My point here is if you're a fact-checking outfit who was informed of a foundational error in a subject's statement and can accept which signs he really meant, then you should stop applying his understanding about the signs he didn't mean in your argument. Instead, Politifact kept claiming he's wrong, wrong, wrong.

Yet, in their summary generalizing Tate's statement, Politifact writes this...

Polifact Excerpt:
Criticizing Walker’s record on job creation, Tate said Welcome to Wisconsin road signs have "always been made in Wisconsin," but Walker "is outsourcing them" to an out-of-state company and "paying more money for them."

But since Tate meant the blue signs ...let's apply them to the above statement please...

A.) For the past 28 years, Wisconsin's blue "business directional" road signs have been made in Wisconsin by a Wisconsin based business. That may no longer be the case.
B.) It WAS Walker's DOT decision to outsource the sign contract to a Georgia-based company.
C.) On two counts, one, that Derse complained businesses will pay more for the highway signs and two, after that fact, Interstate Logos "renegotiated" a lower price on the signs, would give anyone the impression, after reading early reports, that businesses will be "paying more money for them."
D.) Because Interstate Logos matched Derse's old $30 price for signs along the interstate, but only after winning the contract - they could state businesses won't be facing a higher cost with the new contract. But businesses would have had a better deal by paying less if Derse was chosen because Derse dropped the price to $21.
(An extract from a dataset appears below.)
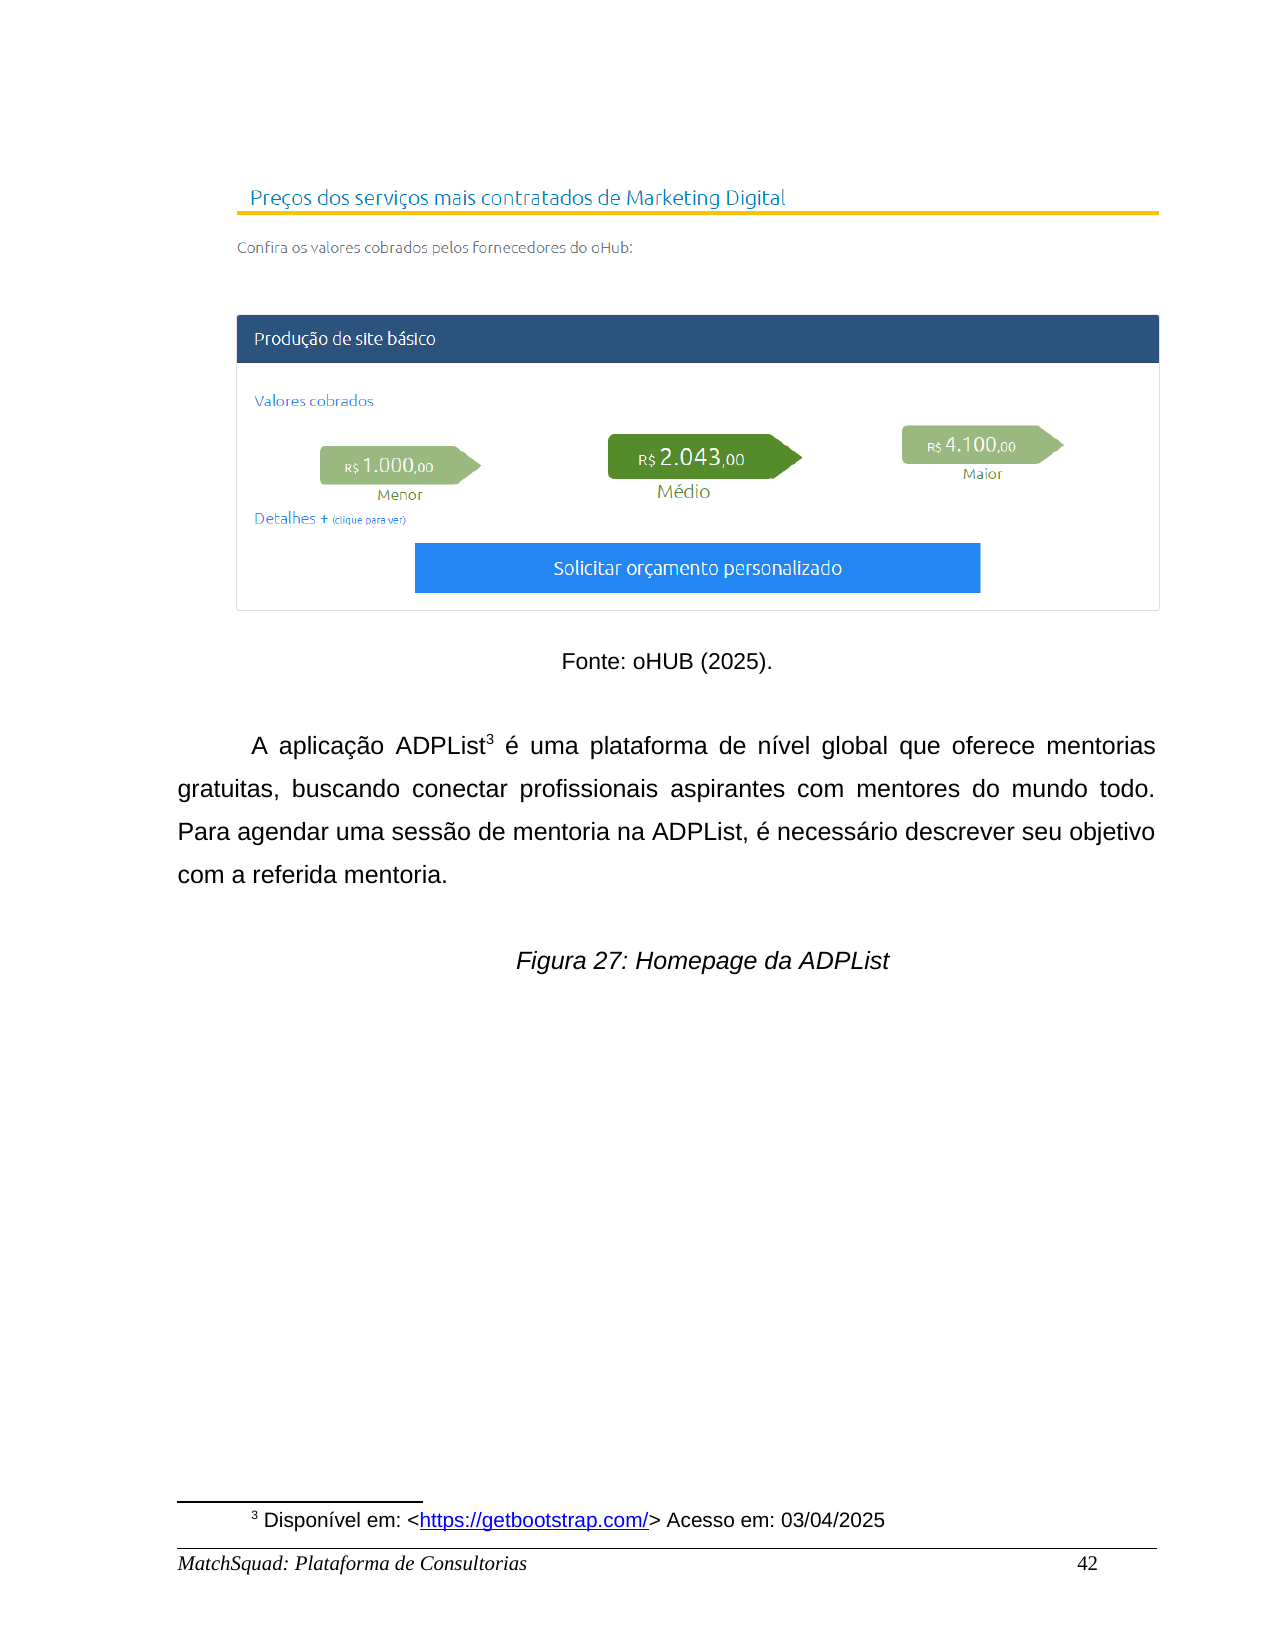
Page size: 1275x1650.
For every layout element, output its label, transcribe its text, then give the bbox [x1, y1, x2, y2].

text Figura 27: Homepage da ADPList [177, 946, 1157, 975]
text A aplicação ADPList é uma plataforma de nível global que oferece mentorias gratuitas, buscando conectar profissionais aspirantes com mentores do mundo todo. Para agendar uma sessão de mentoria na ADPList, é necessário descrever seu objetivo com a referida mentoria. [177, 731, 1157, 889]
text Fonte: oHUB (2025). [177, 177, 1157, 674]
In this case, Tate hits a home run on all three quotes. But they are false statements IF referencing the "Wisconsin Welcomes You" signs.

The only remaining question left from Tate's original statements was whether taxpayers will be paying a higher cost for the WWY signs, BUT assuming he meant the blue signs.

It's the only statement Tate got wrong because the blue signs are paid for by businesses - not taxpayers. So three out of four ain't bad. Not ironically, Politifact doesn't bother to investigate Tate implicating taxpayer funding for the "Wisconsin Welcomes You" signs.

I'm not writing this to defend Tate. Clearly, he has the ability to write his own take on Politifact's story if he so chooses. But I do see vendetta-like political motivation by a so-called fact-checker to double-down on statements from an admitted mistaken narrative.

Of course, my main point here is not about Politifact. It's about Wisconsin state government, whether through its bureaucracy or legislation, having policies and people in key decision-making positions awarding contracts that seem to NOT take state-based jobs or state-based payrolls into account. Whether the contracts being outsourced are taxpayer or privately funded is totally irrelevant.

I brought up this same problem during the Skyward contract fiasco.

It seems the state would rather outsource a $50 million payroll if it means saving a million. Saving taxpayers money is the common political refrain, but it doesn't make economic sense if you lose an industry. Even though the blue signs are privately funded, the decision to outsource was not a private business decision.

If the state is going to "err" on awarding contracts, could they at least use their government monopoly of awarding contracts to create and keep jobs here? So we have jobs for our taxpayers? Yet according to the most recent reports, the Derse/Interstate contract mess saves nothing and changes nothing EXCEPT to potentially outsource a payroll.

None of this makes economic sense, unless it's for political payback.